======== DATA EXTRACTS ========

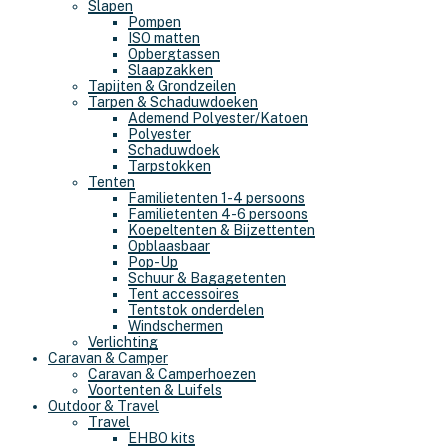
Slapen
Pompen
ISO matten
Opbergtassen
Slaapzakken
Tapijten & Grondzeilen
Tarpen & Schaduwdoeken
Ademend Polyester/Katoen
Polyester
Schaduwdoek
Tarpstokken
Tenten
Familietenten 1-4 persoons
Familietenten 4-6 persoons
Koepeltenten & Bijzettenten
Opblaasbaar
Pop-Up
Schuur & Bagagetenten
Tent accessoires
Tentstok onderdelen
Windschermen
Verlichting
Caravan & Camper
Caravan & Camperhoezen
Voortenten & Luifels
Outdoor & Travel
Travel
EHBO kits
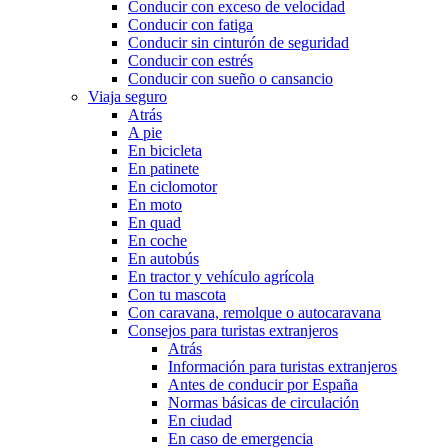
Conducir con exceso de velocidad
Conducir con fatiga
Conducir sin cinturón de seguridad
Conducir con estrés
Conducir con sueño o cansancio
Viaja seguro
Atrás
A pie
En bicicleta
En patinete
En ciclomotor
En moto
En quad
En coche
En autobús
En tractor y vehículo agrícola
Con tu mascota
Con caravana, remolque o autocaravana
Consejos para turistas extranjeros
Atrás
Información para turistas extranjeros
Antes de conducir por España
Normas básicas de circulación
En ciudad
En caso de emergencia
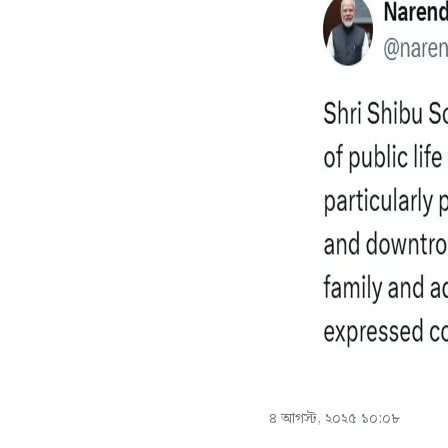
৪ আগস্ট, ২০২৫ ১০:০৮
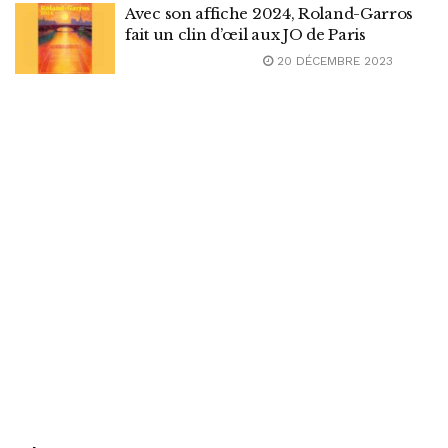
Avec son affiche 2024, Roland-Garros
fait un clin d’œil aux JO de Paris
20 DÉCEMBRE 2023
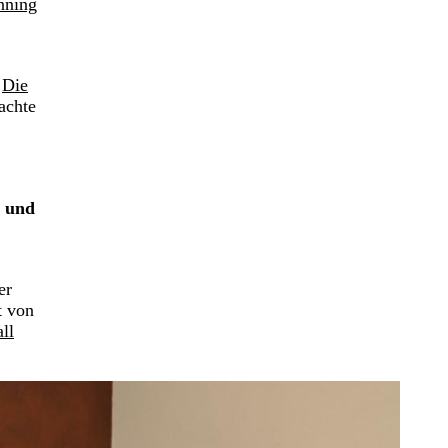
nning
.
Die
achte
) und
er
st von
ll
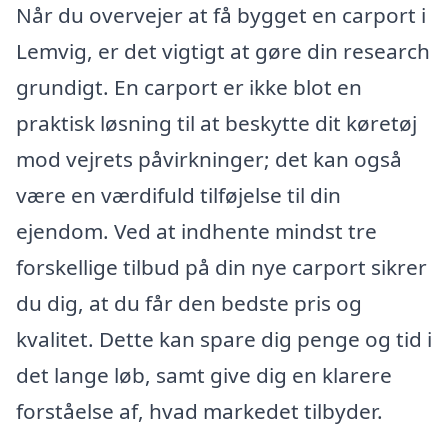
Når du overvejer at få bygget en carport i
Lemvig, er det vigtigt at gøre din research
grundigt. En carport er ikke blot en
praktisk løsning til at beskytte dit køretøj
mod vejrets påvirkninger; det kan også
være en værdifuld tilføjelse til din
ejendom. Ved at indhente mindst tre
forskellige tilbud på din nye carport sikrer
du dig, at du får den bedste pris og
kvalitet. Dette kan spare dig penge og tid i
det lange løb, samt give dig en klarere
forståelse af, hvad markedet tilbyder.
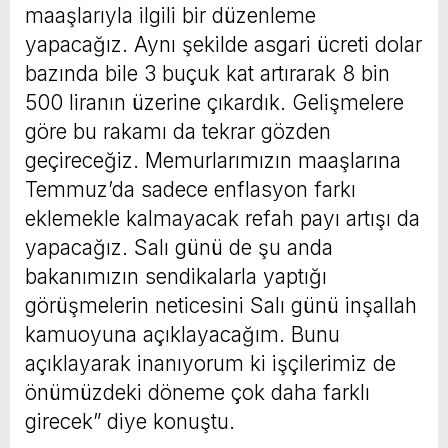
maaşlarıyla ilgili bir düzenleme
yapacağız. Aynı şekilde asgari ücreti dolar
bazında bile 3 buçuk kat artırarak 8 bin
500 liranın üzerine çıkardık. Gelişmelere
göre bu rakamı da tekrar gözden
geçireceğiz. Memurlarımızın maaşlarına
Temmuz’da sadece enflasyon farkı
eklemekle kalmayacak refah payı artışı da
yapacağız. Salı günü de şu anda
bakanımızın sendikalarla yaptığı
görüşmelerin neticesini Salı günü inşallah
kamuoyuna açıklayacağım. Bunu
açıklayarak inanıyorum ki işçilerimiz de
önümüzdeki döneme çok daha farklı
girecek” diye konuştu.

========

- [DIRECTIONS FOR THIS TASK]
Exclude all images and return the listing word for word.

- [TASK RESULT]
Slapen
Pompen
ISO matten
Opbergtassen
Slaapzakken
Tapijten & Grondzeilen
Tarpen & Schaduwdoeken
Ademend Polyester/Katoen
Polyester
Schaduwdoek
Tarpstokken
Tenten
Familietenten 1-4 persoons
Familietenten 4-6 persoons
Koepeltenten & Bijzettenten
Opblaasbaar
Pop-Up
Schuur & Bagagetenten
Tent accessoires
Tentstok onderdelen
Windschermen
Verlichting
Caravan & Camper
Caravan & Camperhoezen
Voortenten & Luifels
Outdoor & Travel
Travel
EHBO kits
Conducir con exceso de velocidad
Conducir con fatiga
Conducir sin cinturón de seguridad
Conducir con estrés
Conducir con sueño o cansancio
Viaja seguro
Atrás
A pie
En bicicleta
En patinete
En ciclomotor
En moto
En quad
En coche
En autobús
En tractor y vehículo agrícola
Con tu mascota
Con caravana, remolque o autocaravana
Consejos para turistas extranjeros
Atrás
Información para turistas extranjeros
Antes de conducir por España
Normas básicas de circulación
En ciudad
En caso de emergencia
৪ আগস্ট, ২০২৫ ১০:০৮
Avec son affiche 2024, Roland-Garros
fait un clin d’œil aux JO de Paris
20 DÉCEMBRE 2023
nning
.
Die
achte
) und
er
st von
ll
Når du overvejer at få bygget en carport i
Lemvig, er det vigtigt at gøre din research
grundigt. En carport er ikke blot en
praktisk løsning til at beskytte dit køretøj
mod vejrets påvirkninger; det kan også
være en værdifuld tilføjelse til din
ejendom. Ved at indhente mindst tre
forskellige tilbud på din nye carport sikrer
du dig, at du får den bedste pris og
kvalitet. Dette kan spare dig penge og tid i
det lange løb, samt give dig en klarere
forståelse af, hvad markedet tilbyder.
maaşlarıyla ilgili bir düzenleme
yapacağız. Aynı şekilde asgari ücreti dolar
bazında bile 3 buçuk kat artırarak 8 bin
500 liranın üzerine çıkardık. Gelişmelere
göre bu rakamı da tekrar gözden
geçireceğiz. Memurlarımızın maaşlarına
Temmuz’da sadece enflasyon farkı
eklemekle kalmayacak refah payı artışı da
yapacağız. Salı günü de şu anda
bakanımızın sendikalarla yaptığı
görüşmelerin neticesini Salı günü inşallah
kamuoyuna açıklayacağım. Bunu
açıklayarak inanıyorum ki işçilerimiz de
önümüzdeki döneme çok daha farklı
girecek” diye konuştu.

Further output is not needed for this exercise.